(Thumbnail image from Southern Poverty Law Center)
Antigovernment, right-wing U.S. militias are on the rise, says the Southern Poverty Law Center
with growing membership in the Midwest, Pacific West and Deep South.
But are these groups actually growing? Or is the SPLC lumping conservative protesters under one umbrella term? We’re looking at multiple media perspectives.
CBS News has taken note of recent extremist activity.
“In April three Pittsburg police officers were shot and killed by an avowed white supremacist. Almost two months later, an antiabortion rights protestor gunned down a doctor in Wichita, and just two weeks after that, a lifelong neo-Nazi shot and killed a security guard at the U.S. Holocaust Memorial Museum.”
In an interview with CNN’s Anderson Cooper, the SPLC’s Mark Potok says these militias differ from those in the ’90s—extremists responsible for acts like the Oklahoma City Bombing. He says the key to the current militias’ anger is the election of a black president.
“I’m not suggesting that all militias or all people involved in this movement or ideology are really Klansmen secretly. But it is a far more racialized movement than what we saw in the ’90s.”

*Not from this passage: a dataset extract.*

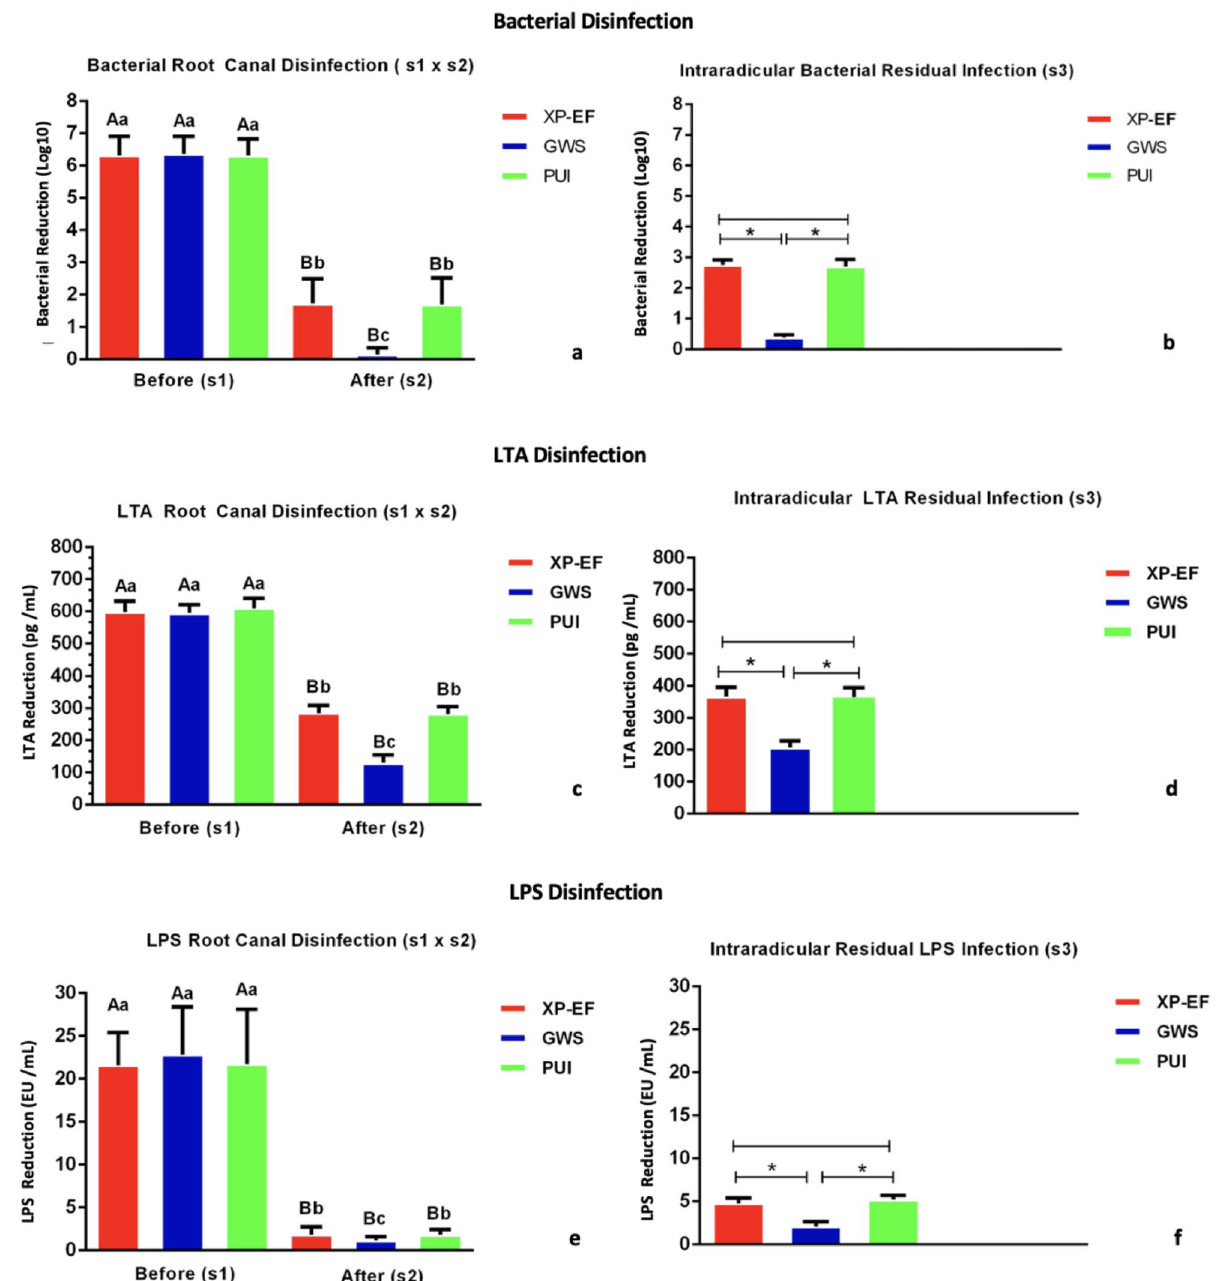
Figure 1. Bacterial disinfection (Log10)—( a ) mean bacterial count recovered from the root canals before (S1) and after (s2) root canal disinfection protocols using paper point sampling. ( b ) mean intraradicular residual bacterial infection after cryogenic grinding technique (s3). Lipoteichoic acid (LTA) disinfection (pg/mL)—( c ) mean LTA levels detected in the root canals before (S1) and after (s2) disinfection protocols using paper point sampling technique. ( d ) mean intradicular residual LTA infection after cryogenic grinding technique (s3). Lipopolysaccharide (LPS) disinfection (EU/mL)—( e ) mean LPS levels detected in the root canals before (S1) and after (s2) disinfection protocols using paper point sampling technique; ( f ) mean intradicular residual LTA infection after cryogenic grinding technique (s3). Different uppercase letters indicate statistically significant intragroup difference. Different lowercase letters indicate statistically significant intergroup difference. Symbol (*) indicates significant difference (p < 0.05). XP-EF, XP-Endo Finisher; GWS, GentleWave System; PUI, Passive Ultrasonic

“I think it is especially unbeginin, if that is a word, malignant, when the talk is coming from what I call mainstream aiders and abettors. In other words, politicians and commentators who really reiterate and give some authority to the completely false ideas and propaganda of these groups. There’s a kind of poisoning of the mainstream political discourse.”
The blog Politics Daily traces the root of militias to the second amendment.
“Thus, there is no separating the concept of a militia from weaponry… When one's love of country morphs into a desire to take up arms against those who have been freely elected to run it, the government -- as it did back in the '90s -- steps in to infringe on the right to bear arms.”
In Bowling For Columbine, director Michael Moore talked with members of the Michigan Militia, who want to set the record straight about what they do.
“This is an American tradition. It’s an American responsibility to be armed. If you’re not armed, you’re not responsible.”
“We’re not the boogey men that we’re made out to be. We’re here to help and defend the country.”
FOX News says conservative groups across the country, including the NRA and Americans for a Limited Government, are rejecting the findings. Fox talks to one leader who says the term “militia” is inappropriate.
"They are attempting to brand all right-of-center protesters as potential domestic terrorists or extremists… They are painting whole swaths of people as hate groups and extremists."
CNN also interviews one militia leader, who says not all militias are “killers.”
“We’re not going to let any innocent Americans get hurt.”
The Tennessean warns that the study needs to be taken seriously, just like on that came out 15 years ago…
“Six months later, the Murrah Federal Building in Oklahoma City was bombed.”
So do you think the militias are a real threat? Or is this being blown out of proportion?